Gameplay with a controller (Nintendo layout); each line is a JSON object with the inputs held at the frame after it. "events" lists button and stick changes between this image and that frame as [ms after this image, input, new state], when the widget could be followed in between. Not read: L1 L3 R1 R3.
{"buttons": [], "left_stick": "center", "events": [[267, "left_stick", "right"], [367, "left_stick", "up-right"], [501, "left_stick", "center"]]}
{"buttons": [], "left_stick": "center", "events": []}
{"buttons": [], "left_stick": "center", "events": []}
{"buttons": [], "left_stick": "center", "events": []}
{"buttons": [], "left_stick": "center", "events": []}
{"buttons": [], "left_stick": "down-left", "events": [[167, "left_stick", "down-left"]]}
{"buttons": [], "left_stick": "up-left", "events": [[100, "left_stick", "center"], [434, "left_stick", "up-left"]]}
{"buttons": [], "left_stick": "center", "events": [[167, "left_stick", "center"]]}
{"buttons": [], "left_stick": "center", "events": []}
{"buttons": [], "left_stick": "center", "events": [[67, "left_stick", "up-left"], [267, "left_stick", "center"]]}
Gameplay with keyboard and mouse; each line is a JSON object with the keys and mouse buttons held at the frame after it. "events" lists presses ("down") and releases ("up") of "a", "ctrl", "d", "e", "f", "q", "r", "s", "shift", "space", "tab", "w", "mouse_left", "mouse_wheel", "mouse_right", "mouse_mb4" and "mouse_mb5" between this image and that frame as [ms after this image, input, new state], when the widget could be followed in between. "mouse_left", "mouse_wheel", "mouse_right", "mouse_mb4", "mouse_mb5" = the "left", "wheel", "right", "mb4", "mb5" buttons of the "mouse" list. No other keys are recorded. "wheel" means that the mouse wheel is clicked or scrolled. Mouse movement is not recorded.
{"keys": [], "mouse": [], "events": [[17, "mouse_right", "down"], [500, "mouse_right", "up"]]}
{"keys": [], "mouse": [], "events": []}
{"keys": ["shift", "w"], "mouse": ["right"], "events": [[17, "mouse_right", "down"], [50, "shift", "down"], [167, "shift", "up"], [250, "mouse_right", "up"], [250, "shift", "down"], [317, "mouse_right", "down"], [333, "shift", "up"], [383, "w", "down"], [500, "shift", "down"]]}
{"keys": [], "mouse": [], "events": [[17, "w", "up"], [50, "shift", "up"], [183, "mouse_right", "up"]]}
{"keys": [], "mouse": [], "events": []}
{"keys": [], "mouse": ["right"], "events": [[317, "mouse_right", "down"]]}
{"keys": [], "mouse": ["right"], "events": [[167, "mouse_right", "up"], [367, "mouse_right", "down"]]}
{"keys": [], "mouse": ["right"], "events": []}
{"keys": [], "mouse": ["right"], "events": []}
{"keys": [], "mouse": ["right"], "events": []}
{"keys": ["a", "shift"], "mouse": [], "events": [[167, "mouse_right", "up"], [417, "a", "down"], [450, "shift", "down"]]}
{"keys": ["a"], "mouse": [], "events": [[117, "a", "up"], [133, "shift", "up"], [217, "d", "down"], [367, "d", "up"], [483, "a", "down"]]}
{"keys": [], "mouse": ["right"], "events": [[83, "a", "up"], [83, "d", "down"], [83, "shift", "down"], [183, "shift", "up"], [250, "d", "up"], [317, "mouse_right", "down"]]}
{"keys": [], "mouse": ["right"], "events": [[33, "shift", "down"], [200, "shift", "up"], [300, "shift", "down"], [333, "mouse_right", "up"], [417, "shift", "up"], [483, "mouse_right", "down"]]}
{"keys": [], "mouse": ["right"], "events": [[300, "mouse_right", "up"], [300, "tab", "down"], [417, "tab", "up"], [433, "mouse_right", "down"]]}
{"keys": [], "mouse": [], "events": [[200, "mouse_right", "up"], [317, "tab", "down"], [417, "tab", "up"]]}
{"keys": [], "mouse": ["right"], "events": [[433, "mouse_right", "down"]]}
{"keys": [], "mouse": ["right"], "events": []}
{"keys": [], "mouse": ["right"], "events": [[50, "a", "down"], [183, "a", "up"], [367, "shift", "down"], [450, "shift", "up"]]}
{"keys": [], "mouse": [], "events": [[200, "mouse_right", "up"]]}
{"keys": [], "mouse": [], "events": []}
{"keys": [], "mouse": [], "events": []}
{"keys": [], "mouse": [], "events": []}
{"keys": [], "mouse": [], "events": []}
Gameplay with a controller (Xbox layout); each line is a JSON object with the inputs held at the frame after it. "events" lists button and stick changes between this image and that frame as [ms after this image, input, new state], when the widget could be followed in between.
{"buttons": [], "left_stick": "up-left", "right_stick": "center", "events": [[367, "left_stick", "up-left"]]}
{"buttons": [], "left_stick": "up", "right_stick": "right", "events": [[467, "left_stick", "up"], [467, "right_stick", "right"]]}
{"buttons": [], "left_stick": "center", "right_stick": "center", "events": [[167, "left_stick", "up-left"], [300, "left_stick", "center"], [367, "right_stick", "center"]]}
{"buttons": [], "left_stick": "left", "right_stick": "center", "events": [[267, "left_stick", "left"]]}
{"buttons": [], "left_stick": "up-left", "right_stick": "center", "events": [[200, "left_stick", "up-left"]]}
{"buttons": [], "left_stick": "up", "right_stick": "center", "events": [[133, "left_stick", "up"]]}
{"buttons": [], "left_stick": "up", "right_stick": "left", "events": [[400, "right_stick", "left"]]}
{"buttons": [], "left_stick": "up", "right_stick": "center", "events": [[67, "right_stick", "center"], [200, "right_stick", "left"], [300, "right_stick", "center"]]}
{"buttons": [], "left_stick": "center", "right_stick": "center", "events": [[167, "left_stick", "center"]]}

· · · · · · ·

- Work order
Using the records above, filter out every line that lacks the string "controller" and copy the rest.

- Exercise result
Gameplay with a controller (Nintendo layout); each line is a JSON object with the inputs held at the frame after it. "events" lists button and stick changes between this image and that frame as [ms after this image, input, new state], when the widget could be followed in between. Not read: L1 L3 R1 R3.
Gameplay with a controller (Xbox layout); each line is a JSON object with the inputs held at the frame after it. "events" lists button and stick changes between this image and that frame as [ms after this image, input, new state], when the widget could be followed in between.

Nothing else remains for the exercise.